● **MATERIAL FOR THE TASK**:
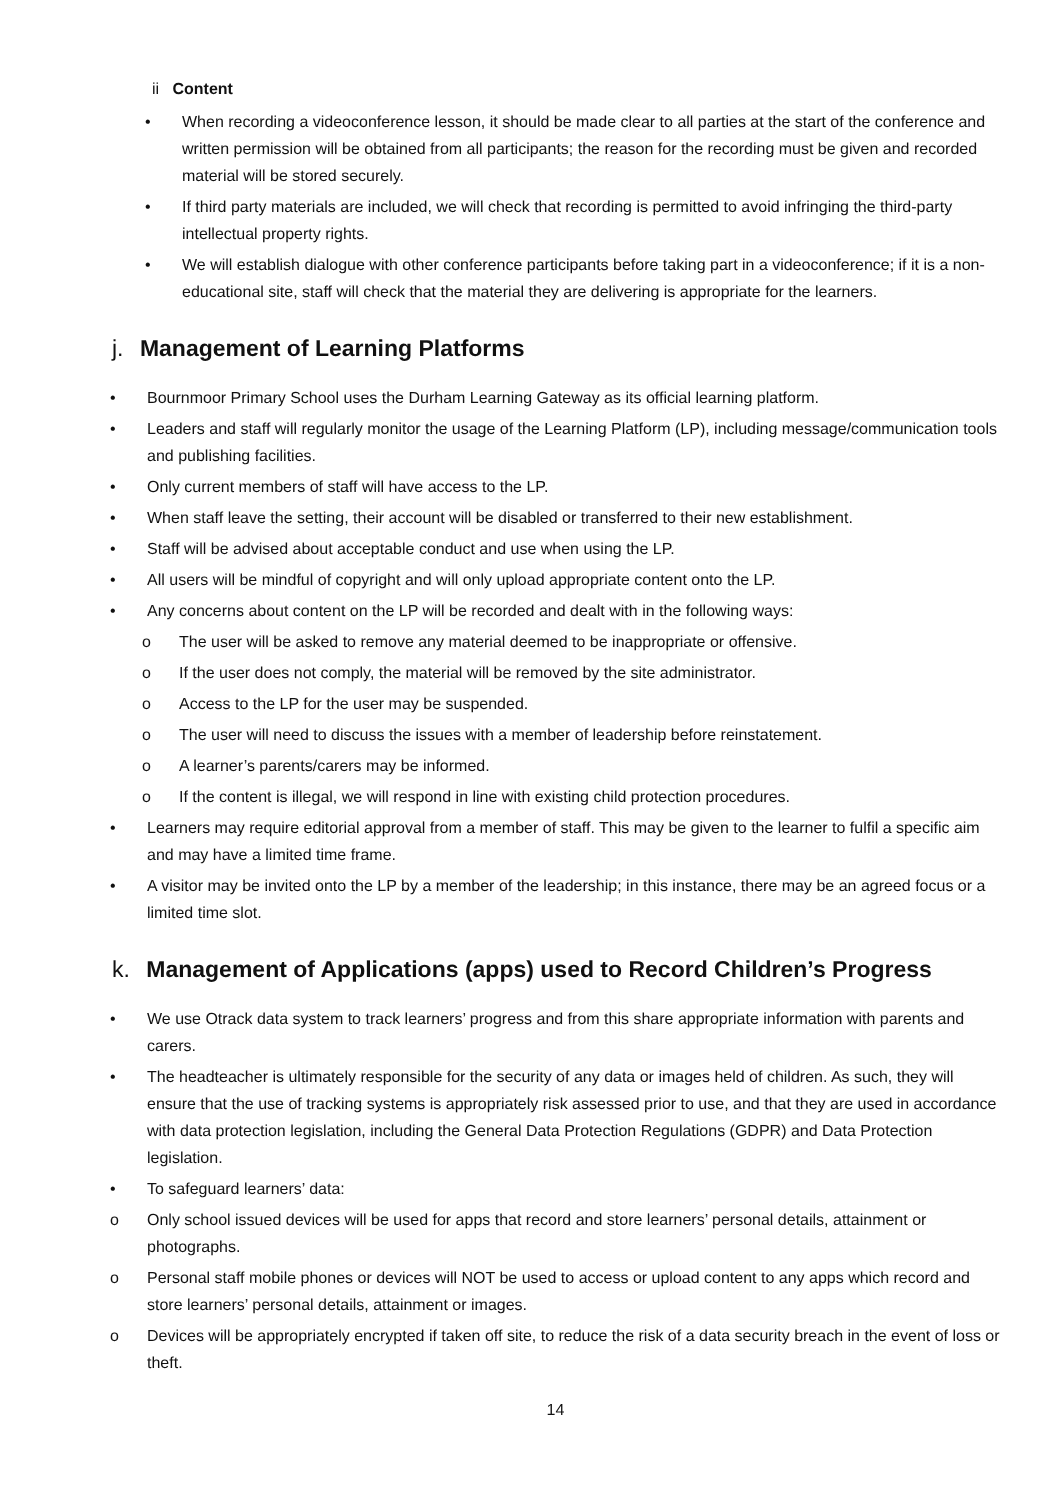ii Content
• When recording a videoconference lesson, it should be made clear to all parties at the start of the conference and written permission will be obtained from all participants; the reason for the recording must be given and recorded material will be stored securely.
• If third party materials are included, we will check that recording is permitted to avoid infringing the third-party intellectual property rights.
• We will establish dialogue with other conference participants before taking part in a videoconference; if it is a non-educational site, staff will check that the material they are delivering is appropriate for the learners.
j. Management of Learning Platforms
• Bournmoor Primary School uses the Durham Learning Gateway as its official learning platform.
• Leaders and staff will regularly monitor the usage of the Learning Platform (LP), including message/communication tools and publishing facilities.
• Only current members of staff will have access to the LP.
• When staff leave the setting, their account will be disabled or transferred to their new establishment.
• Staff will be advised about acceptable conduct and use when using the LP.
• All users will be mindful of copyright and will only upload appropriate content onto the LP.
• Any concerns about content on the LP will be recorded and dealt with in the following ways:
o The user will be asked to remove any material deemed to be inappropriate or offensive.
o If the user does not comply, the material will be removed by the site administrator.
o Access to the LP for the user may be suspended.
o The user will need to discuss the issues with a member of leadership before reinstatement.
o A learner’s parents/carers may be informed.
o If the content is illegal, we will respond in line with existing child protection procedures.
• Learners may require editorial approval from a member of staff. This may be given to the learner to fulfil a specific aim and may have a limited time frame.
• A visitor may be invited onto the LP by a member of the leadership; in this instance, there may be an agreed focus or a limited time slot.
k. Management of Applications (apps) used to Record Children’s Progress
• We use Otrack data system to track learners’ progress and from this share appropriate information with parents and carers.
• The headteacher is ultimately responsible for the security of any data or images held of children. As such, they will ensure that the use of tracking systems is appropriately risk assessed prior to use, and that they are used in accordance with data protection legislation, including the General Data Protection Regulations (GDPR) and Data Protection legislation.
• To safeguard learners’ data:
o Only school issued devices will be used for apps that record and store learners’ personal details, attainment or photographs.
o Personal staff mobile phones or devices will NOT be used to access or upload content to any apps which record and store learners’ personal details, attainment or images.
o Devices will be appropriately encrypted if taken off site, to reduce the risk of a data security breach in the event of loss or theft.
14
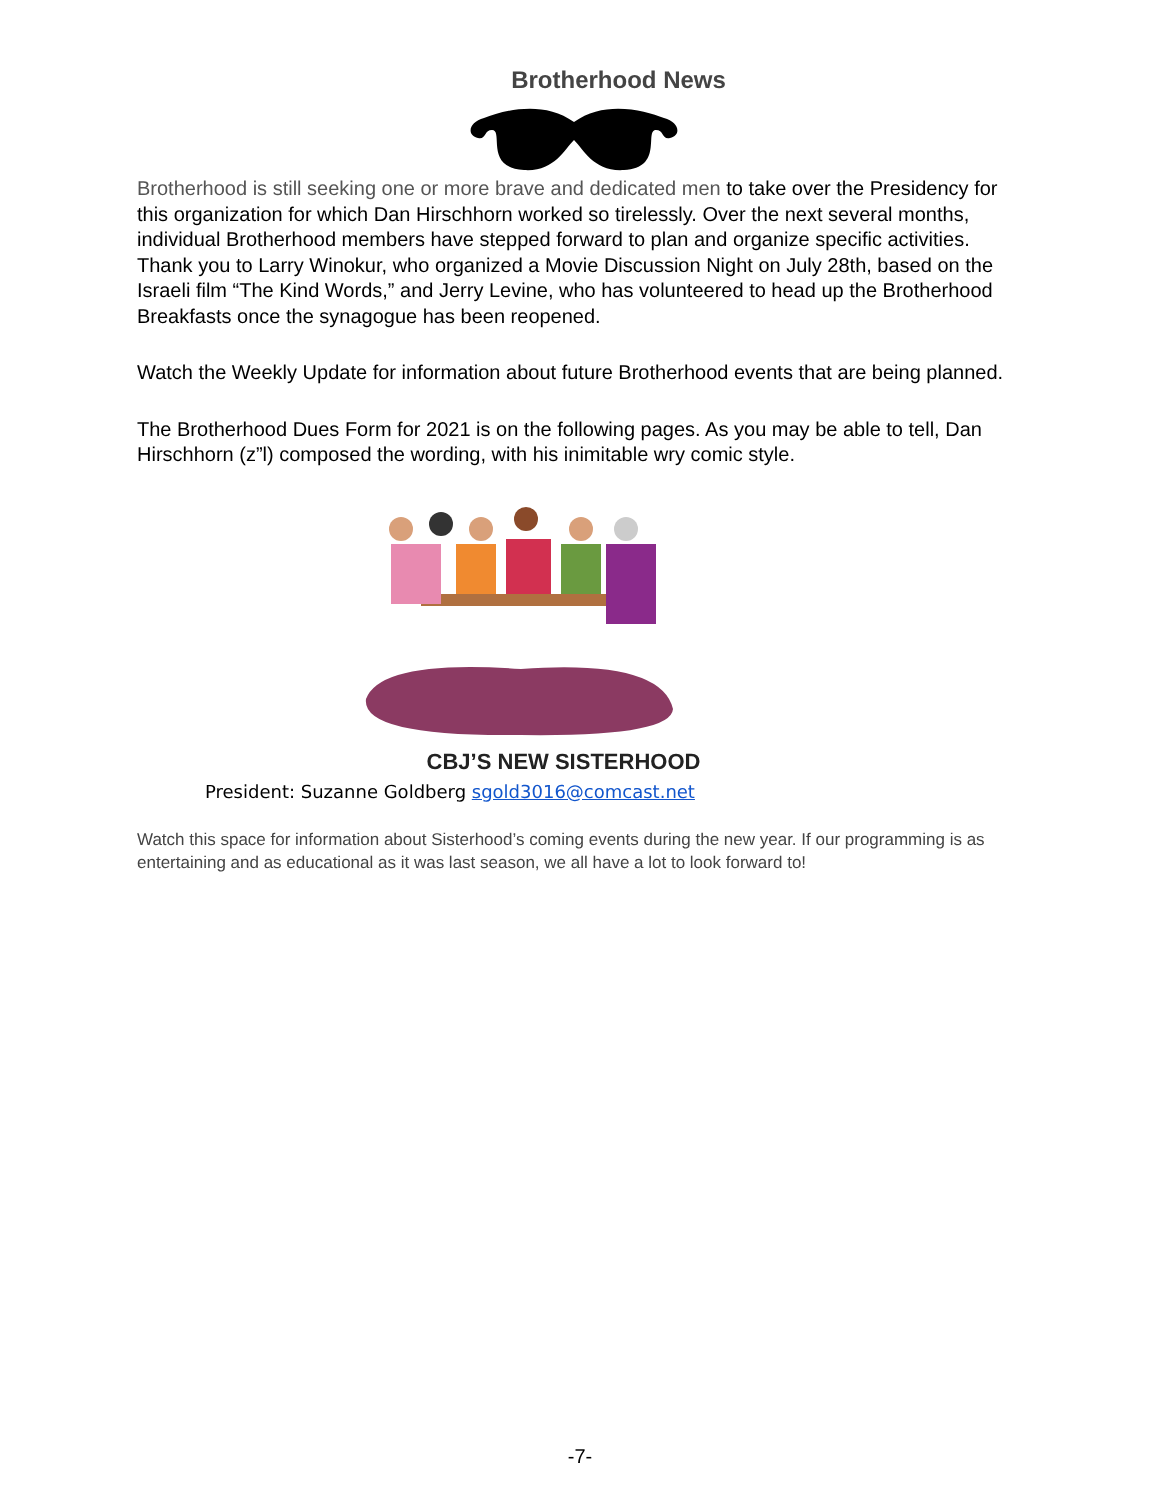Brotherhood News
Brotherhood is still seeking one or more brave and dedicated men to take over the Presidency for this organization for which Dan Hirschhorn worked so tirelessly. Over the next several months, individual Brotherhood members have stepped forward to plan and organize specific activities. Thank you to Larry Winokur, who organized a Movie Discussion Night on July 28th, based on the Israeli film “The Kind Words,” and Jerry Levine, who has volunteered to head up the Brotherhood Breakfasts once the synagogue has been reopened.
Watch the Weekly Update for information about future Brotherhood events that are being planned.
The Brotherhood Dues Form for 2021 is on the following pages. As you may be able to tell, Dan Hirschhorn (z”l) composed the wording, with his inimitable wry comic style.
CBJ’S NEW SISTERHOOD
President: Suzanne Goldberg sgold3016@comcast.net
Watch this space for information about Sisterhood’s coming events during the new year. If our programming is as entertaining and as educational as it was last season, we all have a lot to look forward to!
-7-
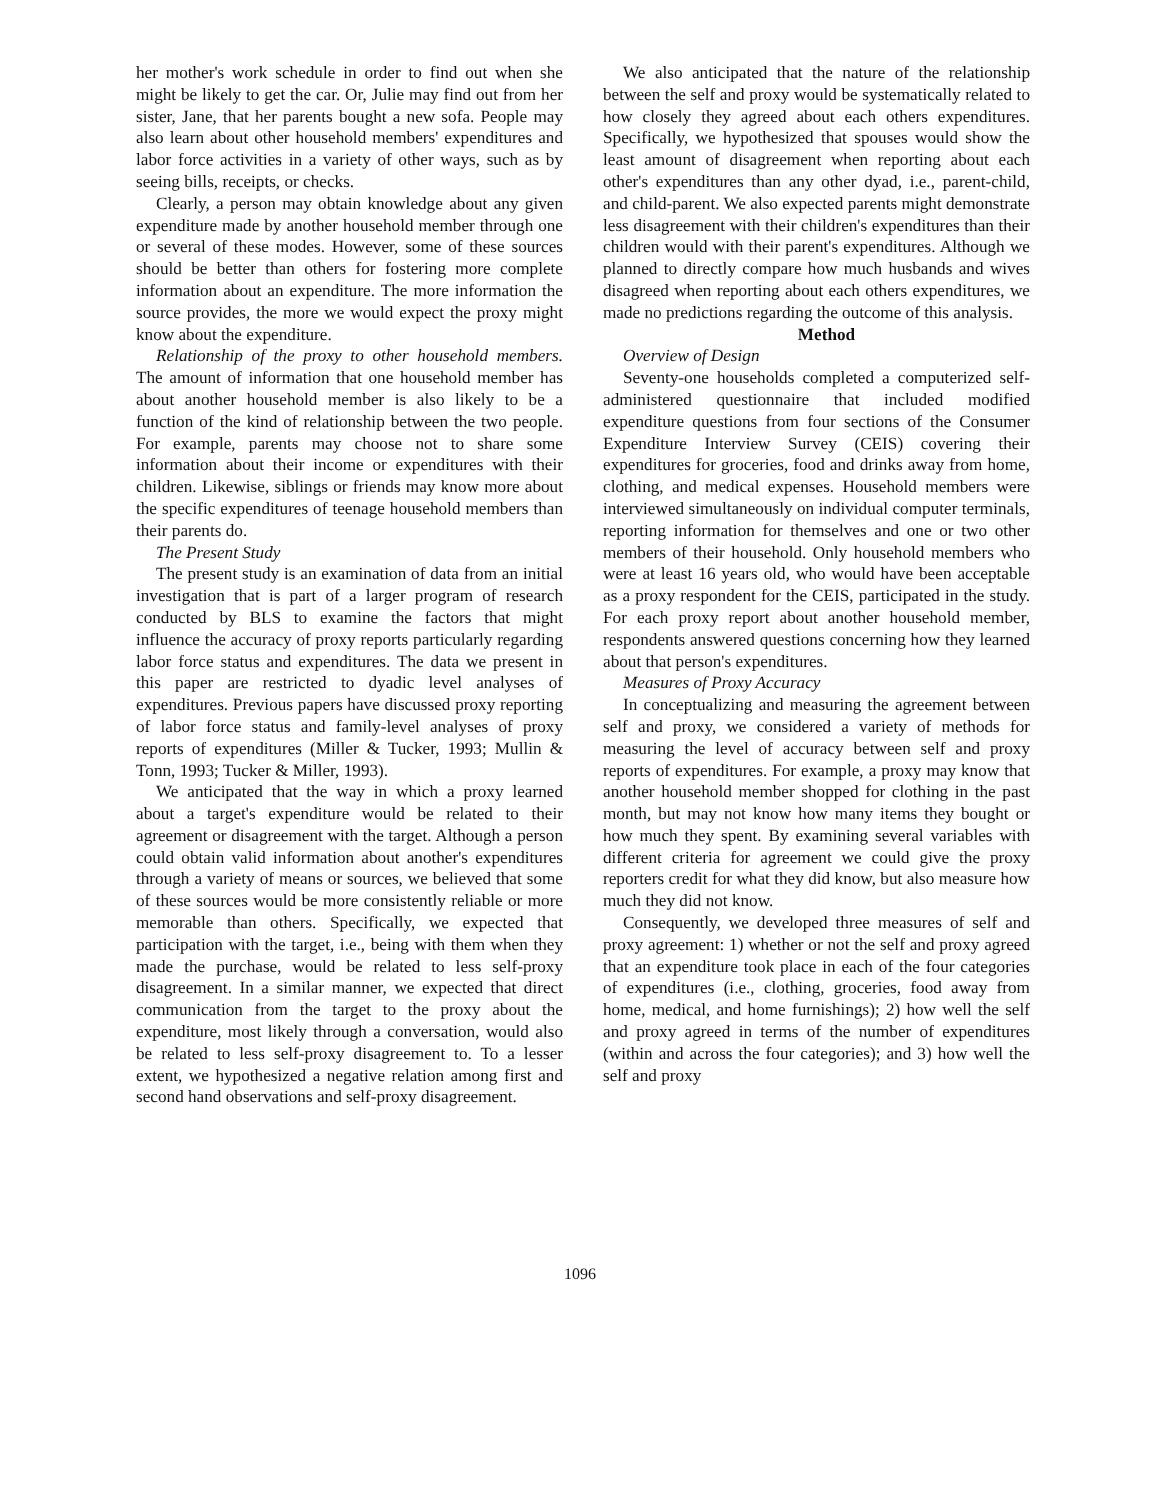her mother's work schedule in order to find out when she might be likely to get the car. Or, Julie may find out from her sister, Jane, that her parents bought a new sofa. People may also learn about other household members' expenditures and labor force activities in a variety of other ways, such as by seeing bills, receipts, or checks.
Clearly, a person may obtain knowledge about any given expenditure made by another household member through one or several of these modes. However, some of these sources should be better than others for fostering more complete information about an expenditure. The more information the source provides, the more we would expect the proxy might know about the expenditure.
Relationship of the proxy to other household members. The amount of information that one household member has about another household member is also likely to be a function of the kind of relationship between the two people. For example, parents may choose not to share some information about their income or expenditures with their children. Likewise, siblings or friends may know more about the specific expenditures of teenage household members than their parents do.
The Present Study
The present study is an examination of data from an initial investigation that is part of a larger program of research conducted by BLS to examine the factors that might influence the accuracy of proxy reports particularly regarding labor force status and expenditures. The data we present in this paper are restricted to dyadic level analyses of expenditures. Previous papers have discussed proxy reporting of labor force status and family-level analyses of proxy reports of expenditures (Miller & Tucker, 1993; Mullin & Tonn, 1993; Tucker & Miller, 1993).
We anticipated that the way in which a proxy learned about a target's expenditure would be related to their agreement or disagreement with the target. Although a person could obtain valid information about another's expenditures through a variety of means or sources, we believed that some of these sources would be more consistently reliable or more memorable than others. Specifically, we expected that participation with the target, i.e., being with them when they made the purchase, would be related to less self-proxy disagreement. In a similar manner, we expected that direct communication from the target to the proxy about the expenditure, most likely through a conversation, would also be related to less self-proxy disagreement to. To a lesser extent, we hypothesized a negative relation among first and second hand observations and self-proxy disagreement.
We also anticipated that the nature of the relationship between the self and proxy would be systematically related to how closely they agreed about each others expenditures. Specifically, we hypothesized that spouses would show the least amount of disagreement when reporting about each other's expenditures than any other dyad, i.e., parent-child, and child-parent. We also expected parents might demonstrate less disagreement with their children's expenditures than their children would with their parent's expenditures. Although we planned to directly compare how much husbands and wives disagreed when reporting about each others expenditures, we made no predictions regarding the outcome of this analysis.
Method
Overview of Design
Seventy-one households completed a computerized self-administered questionnaire that included modified expenditure questions from four sections of the Consumer Expenditure Interview Survey (CEIS) covering their expenditures for groceries, food and drinks away from home, clothing, and medical expenses. Household members were interviewed simultaneously on individual computer terminals, reporting information for themselves and one or two other members of their household. Only household members who were at least 16 years old, who would have been acceptable as a proxy respondent for the CEIS, participated in the study. For each proxy report about another household member, respondents answered questions concerning how they learned about that person's expenditures.
Measures of Proxy Accuracy
In conceptualizing and measuring the agreement between self and proxy, we considered a variety of methods for measuring the level of accuracy between self and proxy reports of expenditures. For example, a proxy may know that another household member shopped for clothing in the past month, but may not know how many items they bought or how much they spent. By examining several variables with different criteria for agreement we could give the proxy reporters credit for what they did know, but also measure how much they did not know.
Consequently, we developed three measures of self and proxy agreement: 1) whether or not the self and proxy agreed that an expenditure took place in each of the four categories of expenditures (i.e., clothing, groceries, food away from home, medical, and home furnishings); 2) how well the self and proxy agreed in terms of the number of expenditures (within and across the four categories); and 3) how well the self and proxy
1096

● **EXERCISE DIRECTIONS**:
Only the lines from the start of the records above through the line containing "intellectual property rights." should be returned, exactly and with both ends, please; the pictures stay out.

● **ANSWER AREA**:
ii Content
• When recording a videoconference lesson, it should be made clear to all parties at the start of the conference and written permission will be obtained from all participants; the reason for the recording must be given and recorded material will be stored securely.
• If third party materials are included, we will check that recording is permitted to avoid infringing the third-party intellectual property rights.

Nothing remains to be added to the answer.